Extract to read

Begin

Which Needle is Which?

     In my last two posts, I aimed to take some mystery out of the various fabrics on today’s market. Once you’ve decided on the fabric type and count that will work best for you, you will want to grab a needle and start stitching. But what needle to chose? Just as we learned that fabric count dictates the size of the holes per inch, the number (and thus the size) of holes will give you a clue to which needle is best for your project.  

     There are many different needles/ makers on the market so where do you start? Your goal is neat tidy stitches- so choosing a needle that will give you what you hope is important. You want a needle that will easily find its way through the holes of your fabric. To achieve this ease of stitching, the most commonly used needle is one with a blunt end- better known as a tapestry needle. Unlike a sewing needle - referred to as a “sharp”, this blunt end needle will not split your fabric and has a larger eye to accommodate the floss thread(s) you will be using. There is only one rule of thumb here: the bigger the holes the bigger the needle / the smaller the hole- the smaller the needle. Easy, right? Well it is once you know the equation of size listed on the needle package. The size listed = the thickness of the needle shaft. You don’ t want to use a needle that is too large(or too small) for your fabric count. Too large and you run the risk of stretching the holes in your fabric. Too small and you might find yourself getting frustrated by needles that slip out of the holes too easily. Below are suggested fabric/ needle sizes:


     11 ct Aida - sz. 22 needle      

     14 ct Aida/ 28 ct Evenweave or linen - sz. 24 needle 

     16 ct Aida/ 32 ct Evenweave or linen - sz. 26 needle 

     18 ct Aida/ 36 ct Evenweave or linen - sz. 28 needle

You can size up or down from these suggested sites if you like the feel of a larger or smaller needle, for example a sz. 26 needle can work equally well on both a 14 and 16 ct. Aida. There are a few disadvantages of smaller eyed needles which include more wear and tear on your floss. Smaller eyes can also be more fragile and susceptible to breaking. But as with all “rules”, there are exceptions.

End

Exercise aim
Return the entire needle guide above word for word, with nothing changed. The rows that come next are separate material and not part of the needle guide.

Extracted records
Begin

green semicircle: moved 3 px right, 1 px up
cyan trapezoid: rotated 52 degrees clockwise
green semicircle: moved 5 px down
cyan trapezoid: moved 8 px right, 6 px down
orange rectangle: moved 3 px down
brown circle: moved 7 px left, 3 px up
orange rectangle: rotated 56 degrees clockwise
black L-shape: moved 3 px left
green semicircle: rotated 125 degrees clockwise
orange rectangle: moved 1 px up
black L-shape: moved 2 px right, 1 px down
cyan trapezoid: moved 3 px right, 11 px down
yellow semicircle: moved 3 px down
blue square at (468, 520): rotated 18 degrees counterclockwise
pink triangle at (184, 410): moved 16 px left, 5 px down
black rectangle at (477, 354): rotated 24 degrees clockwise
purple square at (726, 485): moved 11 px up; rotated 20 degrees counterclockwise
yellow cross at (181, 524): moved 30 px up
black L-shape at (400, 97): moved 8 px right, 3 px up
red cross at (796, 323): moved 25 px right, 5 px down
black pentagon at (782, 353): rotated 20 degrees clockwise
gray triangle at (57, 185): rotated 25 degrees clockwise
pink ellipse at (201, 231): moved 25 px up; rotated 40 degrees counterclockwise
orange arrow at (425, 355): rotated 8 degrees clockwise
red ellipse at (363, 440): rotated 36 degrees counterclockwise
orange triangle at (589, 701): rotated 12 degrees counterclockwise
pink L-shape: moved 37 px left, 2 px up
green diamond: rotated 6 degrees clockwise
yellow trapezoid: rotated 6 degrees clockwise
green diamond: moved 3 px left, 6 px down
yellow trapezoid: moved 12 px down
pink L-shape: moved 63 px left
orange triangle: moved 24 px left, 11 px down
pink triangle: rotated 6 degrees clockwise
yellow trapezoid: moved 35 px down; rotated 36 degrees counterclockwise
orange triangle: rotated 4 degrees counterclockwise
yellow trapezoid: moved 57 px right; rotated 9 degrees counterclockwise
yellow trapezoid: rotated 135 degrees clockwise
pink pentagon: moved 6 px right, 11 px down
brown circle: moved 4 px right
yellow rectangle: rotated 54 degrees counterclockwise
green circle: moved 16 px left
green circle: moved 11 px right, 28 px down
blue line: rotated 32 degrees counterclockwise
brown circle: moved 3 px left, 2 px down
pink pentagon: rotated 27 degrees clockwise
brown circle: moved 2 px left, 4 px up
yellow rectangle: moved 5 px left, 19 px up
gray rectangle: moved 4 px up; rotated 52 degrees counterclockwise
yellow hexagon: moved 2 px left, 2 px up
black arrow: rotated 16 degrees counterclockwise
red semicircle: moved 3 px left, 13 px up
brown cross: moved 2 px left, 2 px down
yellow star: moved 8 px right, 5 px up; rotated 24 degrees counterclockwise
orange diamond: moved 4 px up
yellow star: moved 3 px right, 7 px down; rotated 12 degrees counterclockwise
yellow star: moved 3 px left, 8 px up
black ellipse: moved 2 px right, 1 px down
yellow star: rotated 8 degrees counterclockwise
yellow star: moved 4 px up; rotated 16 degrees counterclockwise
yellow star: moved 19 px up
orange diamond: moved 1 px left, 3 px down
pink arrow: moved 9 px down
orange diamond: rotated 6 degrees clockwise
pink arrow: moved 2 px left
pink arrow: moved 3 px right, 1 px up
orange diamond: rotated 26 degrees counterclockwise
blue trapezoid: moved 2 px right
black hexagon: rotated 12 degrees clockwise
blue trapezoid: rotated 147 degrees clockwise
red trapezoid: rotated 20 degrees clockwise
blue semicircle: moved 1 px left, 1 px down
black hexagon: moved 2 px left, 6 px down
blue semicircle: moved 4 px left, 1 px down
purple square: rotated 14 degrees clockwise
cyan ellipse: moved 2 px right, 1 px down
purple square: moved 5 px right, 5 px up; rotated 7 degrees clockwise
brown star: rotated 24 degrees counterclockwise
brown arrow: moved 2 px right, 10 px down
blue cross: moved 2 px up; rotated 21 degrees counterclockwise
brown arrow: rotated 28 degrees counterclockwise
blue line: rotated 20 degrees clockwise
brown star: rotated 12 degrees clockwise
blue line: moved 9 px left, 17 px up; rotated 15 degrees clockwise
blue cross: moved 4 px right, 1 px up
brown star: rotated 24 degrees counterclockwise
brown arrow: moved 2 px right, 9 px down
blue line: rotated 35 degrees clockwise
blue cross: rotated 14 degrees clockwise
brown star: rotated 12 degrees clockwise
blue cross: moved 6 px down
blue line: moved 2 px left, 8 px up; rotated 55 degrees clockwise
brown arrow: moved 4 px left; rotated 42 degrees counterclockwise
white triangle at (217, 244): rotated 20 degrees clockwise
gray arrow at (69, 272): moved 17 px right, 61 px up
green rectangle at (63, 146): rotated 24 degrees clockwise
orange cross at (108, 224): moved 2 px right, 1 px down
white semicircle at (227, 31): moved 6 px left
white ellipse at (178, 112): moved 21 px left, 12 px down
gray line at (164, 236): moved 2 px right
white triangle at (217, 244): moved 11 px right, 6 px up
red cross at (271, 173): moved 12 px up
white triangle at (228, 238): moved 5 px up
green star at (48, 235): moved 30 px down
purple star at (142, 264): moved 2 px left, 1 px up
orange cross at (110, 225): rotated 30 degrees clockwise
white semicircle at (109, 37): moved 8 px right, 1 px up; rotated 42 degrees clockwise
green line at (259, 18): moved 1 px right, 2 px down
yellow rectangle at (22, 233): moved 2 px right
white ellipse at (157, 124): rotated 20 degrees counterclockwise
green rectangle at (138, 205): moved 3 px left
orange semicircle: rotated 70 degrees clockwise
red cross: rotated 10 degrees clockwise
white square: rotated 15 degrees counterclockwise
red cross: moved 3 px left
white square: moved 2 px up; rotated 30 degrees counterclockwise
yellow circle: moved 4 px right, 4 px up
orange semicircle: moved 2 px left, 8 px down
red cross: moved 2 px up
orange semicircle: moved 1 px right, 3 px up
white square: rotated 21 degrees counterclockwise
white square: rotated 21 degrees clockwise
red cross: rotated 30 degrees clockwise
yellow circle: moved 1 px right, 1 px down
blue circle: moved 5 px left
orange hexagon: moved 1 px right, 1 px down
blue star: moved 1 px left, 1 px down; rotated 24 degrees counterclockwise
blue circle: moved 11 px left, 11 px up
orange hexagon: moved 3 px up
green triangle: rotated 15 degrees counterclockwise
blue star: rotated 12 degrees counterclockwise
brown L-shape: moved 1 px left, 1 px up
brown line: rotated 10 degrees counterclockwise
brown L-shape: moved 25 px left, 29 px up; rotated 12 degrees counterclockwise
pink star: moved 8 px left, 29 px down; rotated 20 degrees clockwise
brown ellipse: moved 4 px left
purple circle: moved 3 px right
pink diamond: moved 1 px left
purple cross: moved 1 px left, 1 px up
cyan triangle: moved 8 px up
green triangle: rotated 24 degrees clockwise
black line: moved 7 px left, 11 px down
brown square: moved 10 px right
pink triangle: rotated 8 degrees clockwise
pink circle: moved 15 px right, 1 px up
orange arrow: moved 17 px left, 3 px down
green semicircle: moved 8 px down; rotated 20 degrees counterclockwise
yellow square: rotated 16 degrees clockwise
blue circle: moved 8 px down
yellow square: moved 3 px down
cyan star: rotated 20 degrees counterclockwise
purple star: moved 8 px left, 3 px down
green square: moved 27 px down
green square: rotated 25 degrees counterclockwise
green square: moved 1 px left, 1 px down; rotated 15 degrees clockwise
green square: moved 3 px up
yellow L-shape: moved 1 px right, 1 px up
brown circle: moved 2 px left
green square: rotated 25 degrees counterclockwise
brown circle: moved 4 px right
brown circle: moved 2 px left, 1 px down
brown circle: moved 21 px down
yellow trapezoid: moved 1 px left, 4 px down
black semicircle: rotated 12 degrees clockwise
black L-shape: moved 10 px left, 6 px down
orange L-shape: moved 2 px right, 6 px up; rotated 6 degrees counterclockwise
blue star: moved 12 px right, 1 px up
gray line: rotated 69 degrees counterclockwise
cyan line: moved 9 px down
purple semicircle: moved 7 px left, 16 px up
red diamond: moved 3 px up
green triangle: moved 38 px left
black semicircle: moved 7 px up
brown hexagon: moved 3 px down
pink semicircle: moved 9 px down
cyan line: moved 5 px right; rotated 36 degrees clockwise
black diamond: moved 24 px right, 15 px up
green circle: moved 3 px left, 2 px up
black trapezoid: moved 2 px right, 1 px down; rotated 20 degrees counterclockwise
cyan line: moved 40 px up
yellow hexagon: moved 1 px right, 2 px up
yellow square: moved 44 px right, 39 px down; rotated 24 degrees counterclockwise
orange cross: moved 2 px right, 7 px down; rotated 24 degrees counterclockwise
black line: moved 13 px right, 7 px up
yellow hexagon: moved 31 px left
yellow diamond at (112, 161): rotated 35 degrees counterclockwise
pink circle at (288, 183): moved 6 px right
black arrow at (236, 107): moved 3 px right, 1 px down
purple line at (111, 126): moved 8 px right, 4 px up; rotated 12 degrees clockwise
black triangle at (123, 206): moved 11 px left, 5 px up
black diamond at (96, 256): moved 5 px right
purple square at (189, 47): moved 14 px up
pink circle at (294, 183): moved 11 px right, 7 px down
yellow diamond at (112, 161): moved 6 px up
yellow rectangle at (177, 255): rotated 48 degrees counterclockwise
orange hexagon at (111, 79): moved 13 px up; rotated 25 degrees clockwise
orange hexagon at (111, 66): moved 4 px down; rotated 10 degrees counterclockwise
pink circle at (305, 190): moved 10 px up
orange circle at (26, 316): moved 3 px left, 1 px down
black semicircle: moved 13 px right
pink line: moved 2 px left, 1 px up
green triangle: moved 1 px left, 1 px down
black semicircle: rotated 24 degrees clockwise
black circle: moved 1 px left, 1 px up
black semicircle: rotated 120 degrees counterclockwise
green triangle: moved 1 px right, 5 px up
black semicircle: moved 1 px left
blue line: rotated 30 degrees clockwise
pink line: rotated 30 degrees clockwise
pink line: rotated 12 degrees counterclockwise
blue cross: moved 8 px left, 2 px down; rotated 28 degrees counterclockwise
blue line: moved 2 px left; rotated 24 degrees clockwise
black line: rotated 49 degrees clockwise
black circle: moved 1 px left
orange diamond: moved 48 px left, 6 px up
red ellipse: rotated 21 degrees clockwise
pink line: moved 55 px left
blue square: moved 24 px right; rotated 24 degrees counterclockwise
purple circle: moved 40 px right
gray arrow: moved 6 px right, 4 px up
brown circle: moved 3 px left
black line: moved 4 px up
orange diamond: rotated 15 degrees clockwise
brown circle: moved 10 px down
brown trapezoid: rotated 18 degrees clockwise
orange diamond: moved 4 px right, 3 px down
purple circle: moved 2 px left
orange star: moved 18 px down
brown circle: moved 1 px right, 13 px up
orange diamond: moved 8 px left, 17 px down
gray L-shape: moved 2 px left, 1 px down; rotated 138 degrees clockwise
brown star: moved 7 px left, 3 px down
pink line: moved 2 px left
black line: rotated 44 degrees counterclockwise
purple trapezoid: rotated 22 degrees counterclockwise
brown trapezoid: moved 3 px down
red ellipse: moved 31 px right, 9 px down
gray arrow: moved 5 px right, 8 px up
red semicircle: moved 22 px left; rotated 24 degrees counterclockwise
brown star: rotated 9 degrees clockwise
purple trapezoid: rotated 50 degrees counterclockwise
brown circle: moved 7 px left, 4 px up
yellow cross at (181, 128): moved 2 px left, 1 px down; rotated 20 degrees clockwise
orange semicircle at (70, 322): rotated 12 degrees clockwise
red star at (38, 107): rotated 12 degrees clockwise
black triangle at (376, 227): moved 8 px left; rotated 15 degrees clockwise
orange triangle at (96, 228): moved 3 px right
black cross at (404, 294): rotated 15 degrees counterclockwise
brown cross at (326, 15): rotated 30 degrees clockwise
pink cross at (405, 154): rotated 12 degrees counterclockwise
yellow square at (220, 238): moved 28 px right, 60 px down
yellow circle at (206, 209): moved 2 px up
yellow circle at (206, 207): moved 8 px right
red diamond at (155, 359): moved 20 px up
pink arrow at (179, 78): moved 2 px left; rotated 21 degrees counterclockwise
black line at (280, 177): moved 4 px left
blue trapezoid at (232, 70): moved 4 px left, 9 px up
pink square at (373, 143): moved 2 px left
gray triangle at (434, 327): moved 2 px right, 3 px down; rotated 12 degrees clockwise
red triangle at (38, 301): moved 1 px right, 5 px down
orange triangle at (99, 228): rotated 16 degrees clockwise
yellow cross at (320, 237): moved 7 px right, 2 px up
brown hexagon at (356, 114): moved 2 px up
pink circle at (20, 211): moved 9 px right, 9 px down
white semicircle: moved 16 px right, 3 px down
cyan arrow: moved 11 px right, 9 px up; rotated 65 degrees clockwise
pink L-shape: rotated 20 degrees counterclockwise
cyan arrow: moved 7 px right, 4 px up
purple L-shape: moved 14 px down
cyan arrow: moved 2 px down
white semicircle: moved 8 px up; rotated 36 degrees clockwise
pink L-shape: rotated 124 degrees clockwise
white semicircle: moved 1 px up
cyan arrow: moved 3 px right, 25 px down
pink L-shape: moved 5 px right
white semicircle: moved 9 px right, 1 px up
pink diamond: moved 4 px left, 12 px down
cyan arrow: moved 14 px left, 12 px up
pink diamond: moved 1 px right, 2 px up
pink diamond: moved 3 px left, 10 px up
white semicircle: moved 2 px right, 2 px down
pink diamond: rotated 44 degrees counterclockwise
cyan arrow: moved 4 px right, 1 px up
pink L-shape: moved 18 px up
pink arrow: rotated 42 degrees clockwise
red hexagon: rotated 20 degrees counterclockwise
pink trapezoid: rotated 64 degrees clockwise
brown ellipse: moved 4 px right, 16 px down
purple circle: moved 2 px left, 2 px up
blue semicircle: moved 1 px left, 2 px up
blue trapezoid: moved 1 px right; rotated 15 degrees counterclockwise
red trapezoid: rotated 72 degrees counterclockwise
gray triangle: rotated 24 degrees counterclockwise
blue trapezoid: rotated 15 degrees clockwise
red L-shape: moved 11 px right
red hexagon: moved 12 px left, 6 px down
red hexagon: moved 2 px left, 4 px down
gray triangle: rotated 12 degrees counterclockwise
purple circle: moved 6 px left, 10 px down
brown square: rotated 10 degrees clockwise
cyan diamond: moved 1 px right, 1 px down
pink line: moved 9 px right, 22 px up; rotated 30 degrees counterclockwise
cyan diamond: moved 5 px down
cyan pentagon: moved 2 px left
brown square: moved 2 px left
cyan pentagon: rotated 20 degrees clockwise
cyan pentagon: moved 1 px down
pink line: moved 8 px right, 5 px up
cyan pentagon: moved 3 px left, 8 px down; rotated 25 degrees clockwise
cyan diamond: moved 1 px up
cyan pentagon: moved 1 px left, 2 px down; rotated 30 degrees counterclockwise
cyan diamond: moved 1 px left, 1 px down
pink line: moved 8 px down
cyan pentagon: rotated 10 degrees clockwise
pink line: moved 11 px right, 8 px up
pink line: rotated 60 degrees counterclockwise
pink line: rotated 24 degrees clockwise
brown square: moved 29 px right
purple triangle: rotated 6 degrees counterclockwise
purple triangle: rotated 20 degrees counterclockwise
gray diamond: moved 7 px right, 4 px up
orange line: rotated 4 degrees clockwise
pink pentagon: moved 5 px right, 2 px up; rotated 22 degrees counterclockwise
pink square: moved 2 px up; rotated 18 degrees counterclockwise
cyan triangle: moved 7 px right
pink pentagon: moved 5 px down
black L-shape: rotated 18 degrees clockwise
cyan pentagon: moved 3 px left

End

Response to the task
Which Needle is Which?

     In my last two posts, I aimed to take some mystery out of the various fabrics on today’s market. Once you’ve decided on the fabric type and count that will work best for you, you will want to grab a needle and start stitching. But what needle to chose? Just as we learned that fabric count dictates the size of the holes per inch, the number (and thus the size) of holes will give you a clue to which needle is best for your project.  

     There are many different needles/ makers on the market so where do you start? Your goal is neat tidy stitches- so choosing a needle that will give you what you hope is important. You want a needle that will easily find its way through the holes of your fabric. To achieve this ease of stitching, the most commonly used needle is one with a blunt end- better known as a tapestry needle. Unlike a sewing needle - referred to as a “sharp”, this blunt end needle will not split your fabric and has a larger eye to accommodate the floss thread(s) you will be using. There is only one rule of thumb here: the bigger the holes the bigger the needle / the smaller the hole- the smaller the needle. Easy, right? Well it is once you know the equation of size listed on the needle package. The size listed = the thickness of the needle shaft. You don’ t want to use a needle that is too large(or too small) for your fabric count. Too large and you run the risk of stretching the holes in your fabric. Too small and you might find yourself getting frustrated by needles that slip out of the holes too easily. Below are suggested fabric/ needle sizes:


     11 ct Aida - sz. 22 needle      

     14 ct Aida/ 28 ct Evenweave or linen - sz. 24 needle 

     16 ct Aida/ 32 ct Evenweave or linen - sz. 26 needle 

     18 ct Aida/ 36 ct Evenweave or linen - sz. 28 needle

You can size up or down from these suggested sites if you like the feel of a larger or smaller needle, for example a sz. 26 needle can work equally well on both a 14 and 16 ct. Aida. There are a few disadvantages of smaller eyed needles which include more wear and tear on your floss. Smaller eyes can also be more fragile and susceptible to breaking. But as with all “rules”, there are exceptions.